Every psychological profile on Jack the Ripper fits a man like Francis Tumblety more than any other suspect, and every piece of information about the man I can find points to me as his last descendant.

Out of curiosity, I googled “Patrick Tumblety” in full, and every search result that was listed led to articles about Francis “The Ripper” Tumblety. If Dr. Death hadn’t already sabotaged my career at the hospital, any other potential job would be turned away once they searched my name and came across Grandpa Serial Killer. My name doesn’t appear until the survived-by article for my mother’s obituary on page four, and who looks that far back anyway?

Seeing my name buried under all of that dark information made me think about karma again. What if the tragedy plaguing my family’s history was residual payment for the unholy debt accrued by my one ancestor?

 

That question had plagued me for days. An almost supernatural feeling assured me that by knowing more about this man, I would know more about myself. I had been emailing Death that I was sick for almost a week. When I wasn’t in my apartment I would haunt the library, the diner, the bagel shop, anywhere with a strong Wi-Fi connection. One barista commented on my twelve-hour stay by calling me the Phantom of the Starbucks as she finished her shift. I couldn’t argue, especially if she had seen the information on my computer screen.

There were many theories about the Ripper’s motivations, from plain insanity to a conspiracy with several men to rid London of the lower class. If I were to conclude that Francis Tumblety was the sole murderer, then I could make some inferences that could have led to his actions. The hard facts about him included that he was a misogynist, an adequate physician, and a person who had no qualms about breaking the law. Could his hatred of women run deep enough to kill them? The women’s bodies were mutilated, confirming his rage, but they were also dissected, the way you cut up a frog in a classroom.
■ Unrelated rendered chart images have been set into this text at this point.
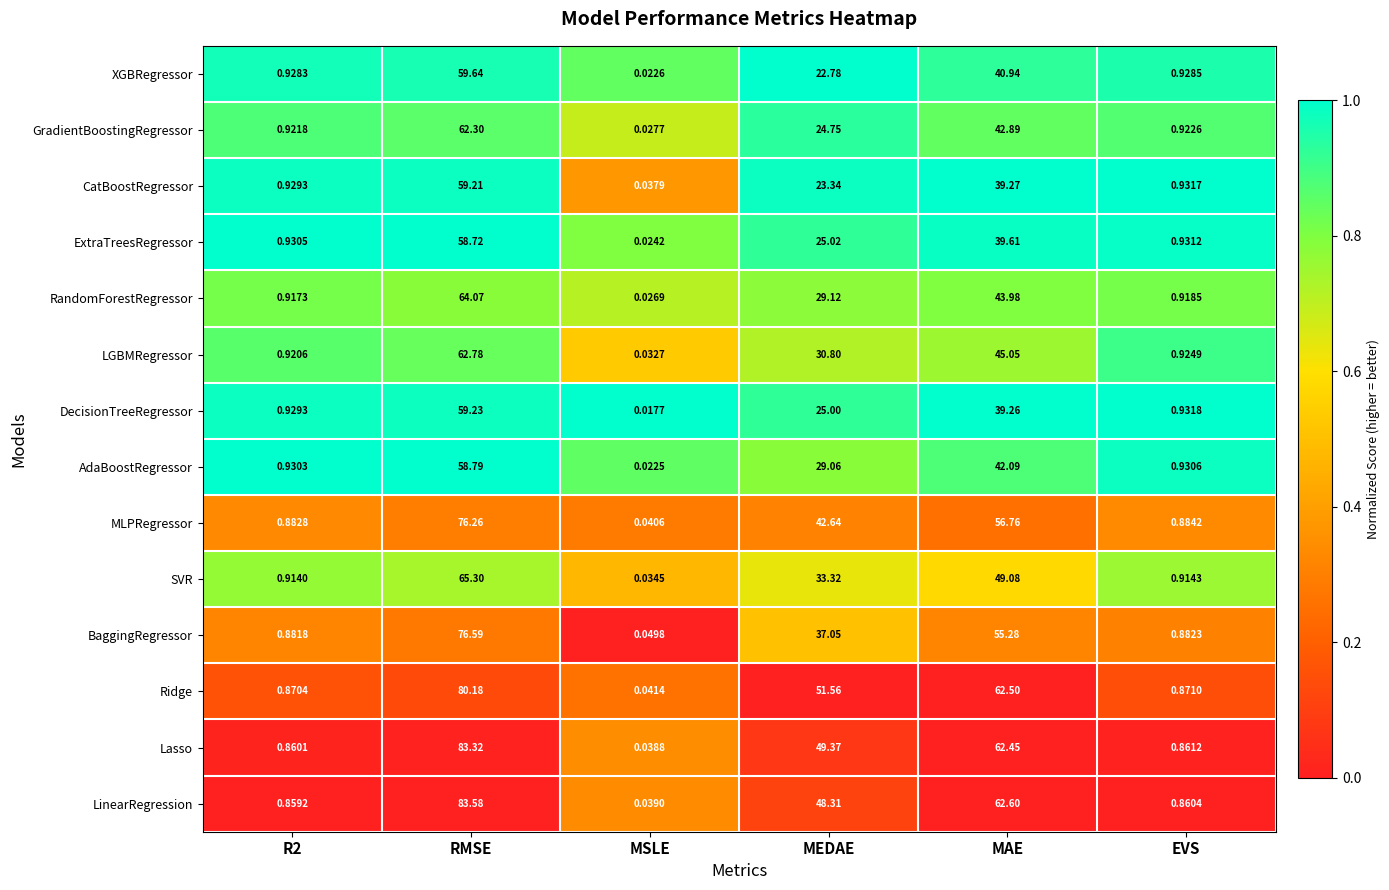

At MEDAE, list the series in order from smallest to largest.

XGBRegressor, CatBoostRegressor, GradientBoostingRegressor, DecisionTreeRegressor, ExtraTreesRegressor, AdaBoostRegressor, RandomForestRegressor, LGBMRegressor, SVR, BaggingRegressor, MLPRegressor, LinearRegression, Lasso, Ridge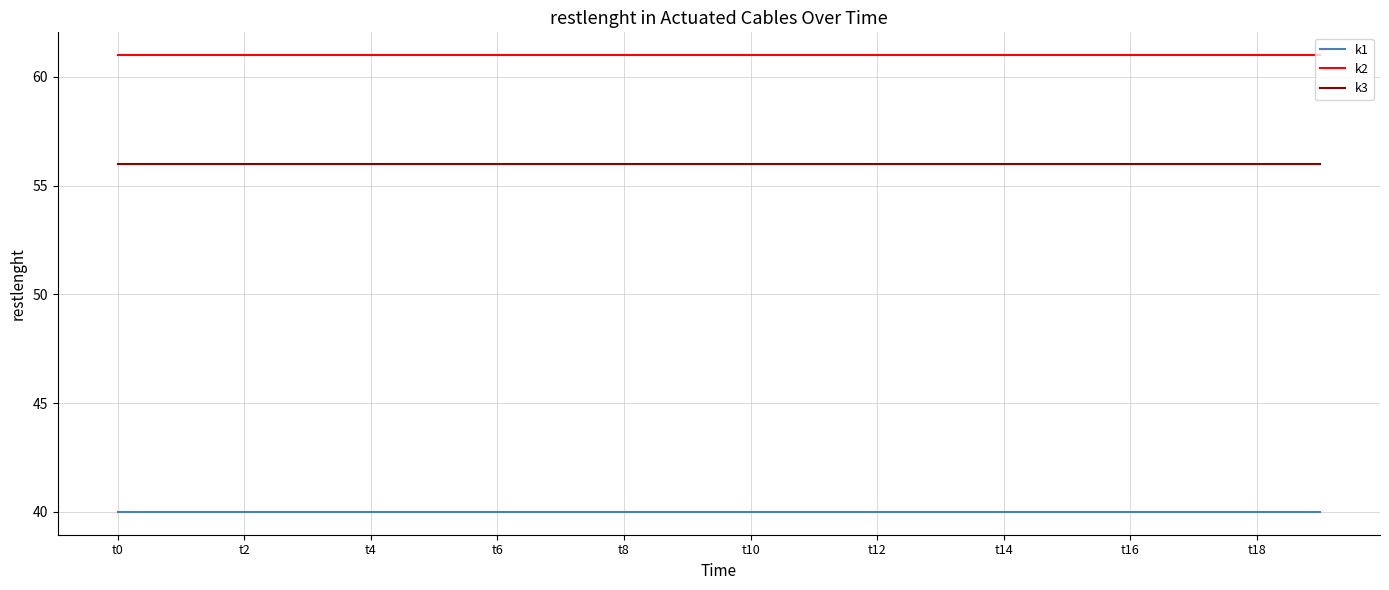

Does the chart display data point markers on the line(s)?

No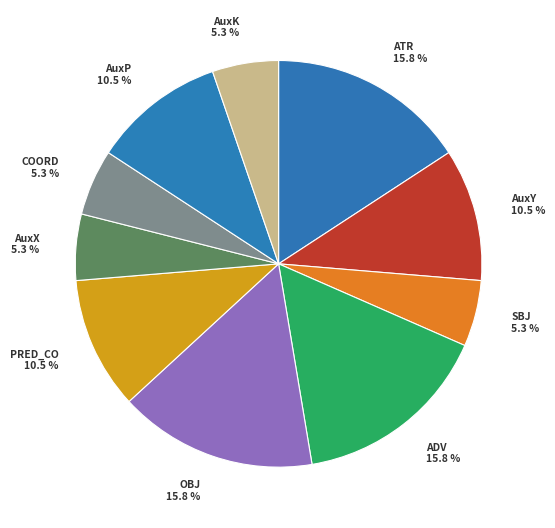

Is there any slice that represents more than half of the pie?

No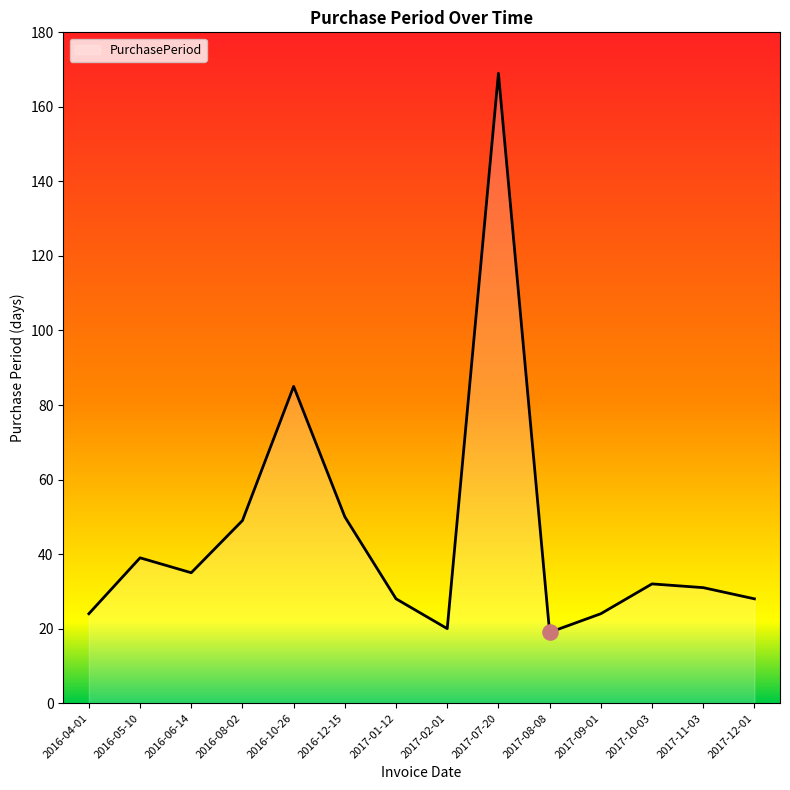

What is the change in value from 2017-09-01 to 2017-12-01?

+4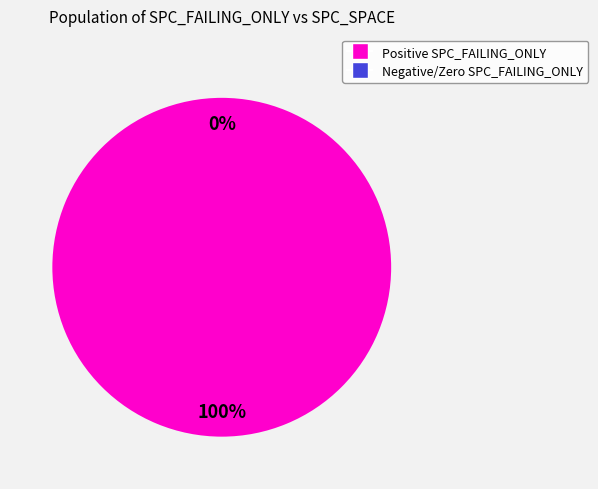

True or false: DailyLimit.Account.AOIS_31 accounts for 1% of the total.

False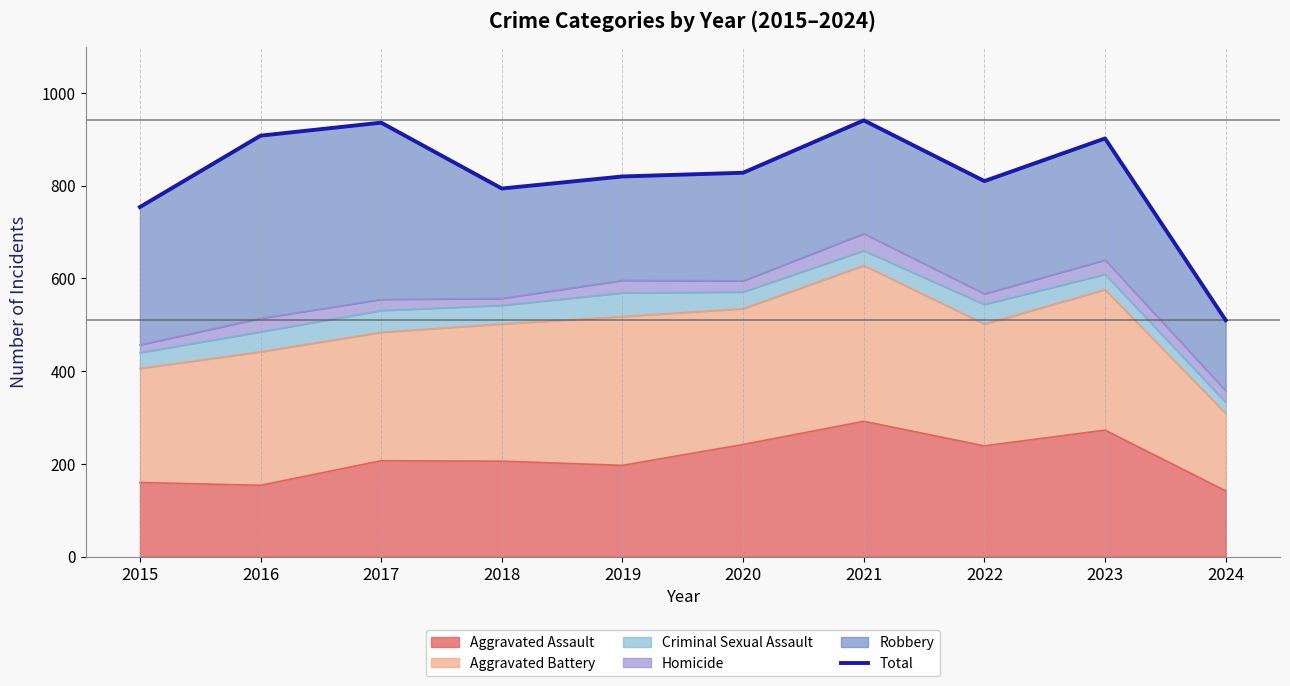

What is the change in value from 2017 to 2024?

-426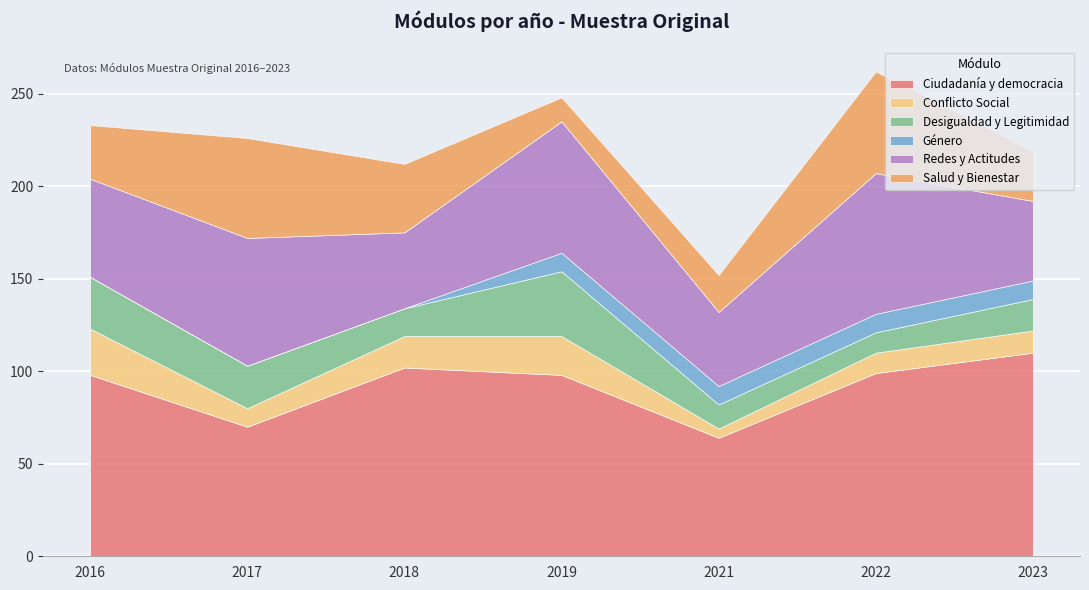

Does the chart display data point markers on the line(s)?

No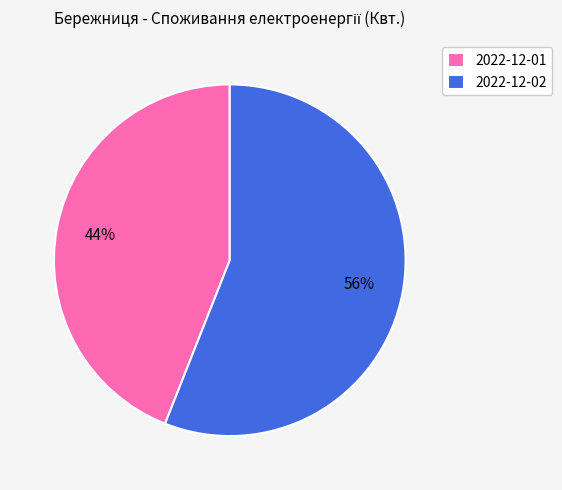

What percentage is the 2022-12-02 slice, to the nearest percent?

56%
That piece of information stuck out at me, as though it were the key to a locked door. Could it be that he just didn’t understand them? Did he take the women apart piece by piece, not out of hate, but because he wanted to understand how they worked?

Francis Tumblety could have just been a misunderstood and misguided doctor who used his skills to solve a problem. The Ripper could have been a man just trying to understand the world.

Regardless of his motives, the question remained: Since my ancestor was never caught, was vengeance being exacted on me? I never knew why I wanted to be a doctor, but considered that I probably just wanted to be a healer. I also never had a close relationship with a woman, but I figured that was because of my mother. I always felt detached from the world, an outsider. There needed to be a reason, and as strange as it seemed, my father must have been right when he said that the Tumblety name is cursed.